AMALIA MESA-BAINS – CALIFORNIA ARTIST
IN HER OWN WORDS
An ofrenda is a temporary offering to the dead and is ephemeral and is time related. An altar is a permanent on-going record of a family’s culture and spiritual history within the home. What attracted me to the altar, because my grandmother kept one and my mother in a different way, was that women were in charge of them. The husbands might build them but the women tended to them.
The ofrenda appeals to me because I like the temporariness of it. That’s the greatness of it and the glory of it, is that you will throw everything into it. It is the deepest sign of your love for that person because you give it everything and you only have it for a few days.
So I took on myself to do [an ofrenda] to Dolores Del Rio because she was this bicultural phenomenon.
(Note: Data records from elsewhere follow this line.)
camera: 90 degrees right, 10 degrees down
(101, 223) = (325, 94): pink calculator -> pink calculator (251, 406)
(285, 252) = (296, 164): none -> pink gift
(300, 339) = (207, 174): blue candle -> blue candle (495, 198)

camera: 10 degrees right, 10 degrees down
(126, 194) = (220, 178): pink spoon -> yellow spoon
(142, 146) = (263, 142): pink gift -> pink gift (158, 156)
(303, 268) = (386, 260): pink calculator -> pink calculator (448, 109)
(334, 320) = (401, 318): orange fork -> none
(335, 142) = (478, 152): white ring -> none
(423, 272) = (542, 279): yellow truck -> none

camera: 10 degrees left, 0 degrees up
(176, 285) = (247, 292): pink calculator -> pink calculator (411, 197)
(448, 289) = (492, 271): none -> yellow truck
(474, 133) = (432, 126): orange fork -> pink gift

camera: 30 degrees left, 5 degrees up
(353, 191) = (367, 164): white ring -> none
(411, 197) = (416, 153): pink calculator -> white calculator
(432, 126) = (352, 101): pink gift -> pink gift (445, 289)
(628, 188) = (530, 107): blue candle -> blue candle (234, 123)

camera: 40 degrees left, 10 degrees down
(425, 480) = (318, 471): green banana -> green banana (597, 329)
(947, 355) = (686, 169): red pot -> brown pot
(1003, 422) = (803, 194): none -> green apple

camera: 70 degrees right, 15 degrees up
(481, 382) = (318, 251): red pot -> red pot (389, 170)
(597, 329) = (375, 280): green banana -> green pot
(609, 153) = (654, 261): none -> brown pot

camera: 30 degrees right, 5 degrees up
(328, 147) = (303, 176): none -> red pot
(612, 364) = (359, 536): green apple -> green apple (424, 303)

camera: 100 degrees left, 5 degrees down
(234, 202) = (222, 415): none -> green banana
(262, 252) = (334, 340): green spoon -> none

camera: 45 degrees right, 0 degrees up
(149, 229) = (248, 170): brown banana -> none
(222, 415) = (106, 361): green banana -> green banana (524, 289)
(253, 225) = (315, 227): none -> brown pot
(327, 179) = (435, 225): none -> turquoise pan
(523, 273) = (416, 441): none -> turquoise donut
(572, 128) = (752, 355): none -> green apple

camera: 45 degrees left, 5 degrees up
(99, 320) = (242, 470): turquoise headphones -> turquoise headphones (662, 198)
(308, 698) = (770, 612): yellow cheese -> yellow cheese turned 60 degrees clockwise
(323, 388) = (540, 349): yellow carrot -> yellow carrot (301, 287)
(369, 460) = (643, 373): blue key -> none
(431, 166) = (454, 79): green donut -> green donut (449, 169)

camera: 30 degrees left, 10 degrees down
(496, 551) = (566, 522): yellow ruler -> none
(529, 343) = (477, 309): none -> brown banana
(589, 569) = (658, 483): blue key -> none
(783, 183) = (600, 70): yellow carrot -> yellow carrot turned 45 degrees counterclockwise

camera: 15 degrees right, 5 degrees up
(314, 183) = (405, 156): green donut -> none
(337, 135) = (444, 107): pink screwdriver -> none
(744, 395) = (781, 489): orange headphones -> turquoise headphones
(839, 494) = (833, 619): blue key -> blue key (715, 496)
Someone else would do Diego Rivera, or people who do Posada or later when Cesar Chavez died, all of this country people made ofrendas. I think the Day of the
dead is our generation’s way to constitute a history in a spiritual and sacred way. Each person that you pick for an homage had some attributes and characteristics that inspired you and that affirmed you.
I see the Day of the dead or the Days of the dead as a chance to maintain our traditions, our poetry, the forms of our offerings and the ofrendas but also to cope with the stresses, the losses, the death, the suffering that we go through as a community. I always talk about memory as the bridge between the living and the dead, between the past and the present. It is memory that through the ofrenda, allows us to never lose someone.